Supports de conférence

PUBLIÉ LE 04.07.2017

Mercredi 14 juin 2017, LPFT organisait son 2e évènement phare de l'année de ses 30 ans, sur le thème : la (r)évolution digitale et ses conséquences pour le secteur bancaire et de l'assurance. Découvez la synthèse de l'évènement, sous la forme "Echo d'une participante" :

 

Faut-il s’inquiéter pour les banques françaises, et pour l’emploi ?
Si l’ampleur des défis est là, l’heure n’est pas au pessimisme pour autant parce que ce secteur est rompu à la transformation. Il suffit de remonter aux années 70’s, quand le rapport Nora Minc comparait l’industrie bancaire à la sidérurgie. Les propos de Valérie Ohannessian, DGA de la Fédération Bancaire Française, en ouverture de la conférence de Lyon Place Financière et Tertiaire du 14 juin dernier sont fermes et pointent l’ampleur de la tâche et la responsabilité de ce secteur en matière d’aménagement du territoire, comme acteur de premier rang du lien social. Sécurité, réglementation, proximité sont les clés de la confiance dans un environnement qui cherche à faire bouger le cadre.

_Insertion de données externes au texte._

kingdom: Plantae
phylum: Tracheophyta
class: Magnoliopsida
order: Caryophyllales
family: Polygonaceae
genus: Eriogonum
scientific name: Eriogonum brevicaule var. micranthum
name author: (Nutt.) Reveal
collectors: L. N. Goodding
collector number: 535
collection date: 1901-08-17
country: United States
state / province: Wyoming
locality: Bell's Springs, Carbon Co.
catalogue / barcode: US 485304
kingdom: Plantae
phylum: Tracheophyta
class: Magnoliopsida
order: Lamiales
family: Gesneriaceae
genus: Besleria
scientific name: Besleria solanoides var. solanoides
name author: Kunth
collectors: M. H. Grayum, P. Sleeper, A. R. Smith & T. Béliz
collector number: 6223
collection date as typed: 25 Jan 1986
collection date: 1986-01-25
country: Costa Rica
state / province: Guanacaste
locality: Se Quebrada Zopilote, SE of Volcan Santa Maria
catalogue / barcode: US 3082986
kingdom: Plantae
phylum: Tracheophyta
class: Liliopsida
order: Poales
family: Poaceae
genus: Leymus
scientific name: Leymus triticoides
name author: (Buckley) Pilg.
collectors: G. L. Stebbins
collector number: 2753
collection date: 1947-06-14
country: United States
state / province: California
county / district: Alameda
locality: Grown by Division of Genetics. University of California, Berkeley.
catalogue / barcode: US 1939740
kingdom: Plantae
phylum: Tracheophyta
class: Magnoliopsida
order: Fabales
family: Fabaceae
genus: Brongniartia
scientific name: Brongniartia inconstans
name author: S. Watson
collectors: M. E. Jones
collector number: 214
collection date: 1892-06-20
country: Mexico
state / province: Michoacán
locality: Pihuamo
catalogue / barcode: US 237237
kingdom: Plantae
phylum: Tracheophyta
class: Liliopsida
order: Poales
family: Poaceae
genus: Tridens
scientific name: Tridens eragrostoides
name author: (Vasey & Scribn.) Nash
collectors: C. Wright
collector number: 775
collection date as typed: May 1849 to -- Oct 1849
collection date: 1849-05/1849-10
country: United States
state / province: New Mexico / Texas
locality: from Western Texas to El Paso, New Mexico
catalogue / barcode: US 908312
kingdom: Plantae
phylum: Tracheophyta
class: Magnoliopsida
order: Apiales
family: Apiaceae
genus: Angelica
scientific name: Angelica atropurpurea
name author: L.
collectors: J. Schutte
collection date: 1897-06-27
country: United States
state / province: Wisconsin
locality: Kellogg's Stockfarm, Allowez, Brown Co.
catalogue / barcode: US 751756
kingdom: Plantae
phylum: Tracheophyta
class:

Il est vrai que l’industrie bancaire n’a pas été épargnée au cours des dernières années, ni par l’inflation réglementaire à l’origine de 50% des investissements, ni par la crise et encore moins par les taux bas. D’où un recul net de la rentabilité de la banque de détail : 10% contre 35 à 40% il y a 10 ans.

Cette nécessaire transformation s’opère dans un univers extrêmement balisé et réglementé. De fait, c’est là que va se cristalliser la pierre d’achoppement avec les fintech, venues subrepticement ubériser des éléments partiels de la chaîne de valeur. Les enjeux se situent d’abord au niveau européen, qui diligente la DSP2, réglementation dont il serait question d’exonérer les nouveaux entrants. La France semble tentée d’être pionnière et d’ouvrir une brèche…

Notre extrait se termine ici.